Governor Kathy Hochul isn’t making a clean break from disgraced predecessor Andrew Cuomo when it comes to managing the $212 billion state budget during the lingering coronavirus pandemic.
Sources told The Post that in his most important appointment, Hochul is keeping Robert Mujica as the powerful state budget director.
Mujika, considered a capable money manager, was omnipresent during Cuomo’s COVID-19 press briefing and as custodian of the Treasury had input on almost every policy issue that touched on spending.
Hochul’s decision drew applause from the business community.
“Rob Mujica is a skilled professional who understands state finances better than anyone. He has worked for Republicans and Democrats, and both are respected equally. We are fortunate that he is managing the state budget.” Katherine Wyld, President and CEO, Partnerships for New York City
But critics on the left said Mujicia was too closely linked to Cuomo’s troubled policies and called for his reappointment by harassing Hochul.
“If I were governor, I would replace Rob Mujica,” said state Senate finance committee chair Liz Krueger (D-Manhattan).
Assemblyman Ron Kim (D-Queens) said that Mujica was associated with Cuomo’s “corporate friendly” and “austerity” policies – particularly the failed upstate business venture and subsidies for Medicaid cost control – and added that to the budget director. It was unfair to be involved in Cuomo’s campaign. Fundraising, mingling with donors with state-facing business.
“Hochul is concerned about appeasing the same group that has donated extensively to Cuomo in the past. More deserving of the needs of consumers, patients, nursing home residents whose rights were taken away during the pandemic were,” said Kim.
Mujika served as Andrew Cuomo’s director of budget since 2015 and also served as an ex-officio member on 30 state boards, including the MTA and CUNY, of which he is an alumnus.
He previously served as fiscal director for Republicans when he controlled the state Senate, and his original appointment by Cuomo angered some Democrats. Mujica appeared with Hochul on Tuesday during a private meeting with county officials from across the state in Albany.
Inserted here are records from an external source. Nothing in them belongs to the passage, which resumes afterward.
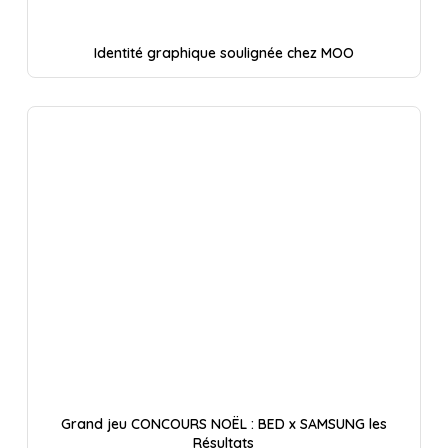
Identité graphique soulignée chez MOO
Grand jeu CONCOURS NOËL : BED x SAMSUNG les
Résultats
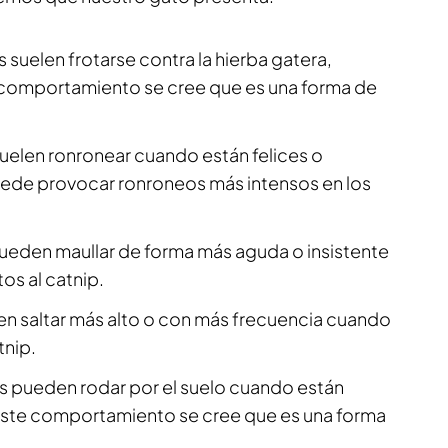
os suelen frotarse contra la hierba gatera,
e comportamiento se cree que es una forma de
 suelen ronronear cuando están felices o
puede provocar ronroneos más intensos en los
pueden maullar de forma más aguda o insistente
s al catnip.
en saltar más alto o con más frecuencia cuando
tnip.
os pueden rodar por el suelo cuando están
 Este comportamiento se cree que es una forma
She indicated that Mujika would be a key player with Team Hochul in helping prepare its first budget during an election year, as she had served as lieutenant governor when she was in the Cuomo administration.
Hochul said of Mujika last week, “I’m still evaluating positions, but he’s working very hard with us to move forward in the future, so I’m confident he’ll be with us for some time.” “
A source in the room during the county officials meeting described Mujika as “irreplaceable” and said Hochul admired him.
“It says something about how far she is going in terms of change in the area that affects everything – which is the budget. I think she feels who else can do that. In fact bodies are buried in and out as well. He realizes it’s make or break budget and he knows how to do it better than anyone else,” the source said of Mujika .
Hochul’s office confirmed Wednesday that it is hiring Mujika as budget director.
Hazel Crampton-Hayes said in a statement, “We are retaining a number of public servants who have demonstrated commitment to the governor’s agenda, and we look forward to working with our top-tier team to deliver results for New Yorkers.” look forward for.”
The statement indicated that Mujica was not mentioned negatively in the investigation report by State Attorney General Letitia James, which found that Cuomo sexually assaulted current and former female employees, leading to her resignation.
Meanwhile, two Cuomo appointees to the Public Service Commission, John Maggiore and John Howard — longtime Cuomo loyalists tapped for cushioned jobs before stepping into the sexual assault scandal — are refusing Hochul’s request to resign. Huh.
Maggiore’s term does not end until February 2027, while Howard’s term does not end until February 2024.
State Senate Energy Committee Chairman Kevin Parker (D-Brooklyn) said the Cuomo appointments cannot be taken off the board. Both appointments were confirmed by the state Senate.
“They have been appointed on their terms till they are fulfilled. They have the right to refuse,” Parker said.
“[Hochul} asked for something she couldn’t not enforce so here we are. She will have to figure out how to work with them or work around them. This is just an unusual circumstance.”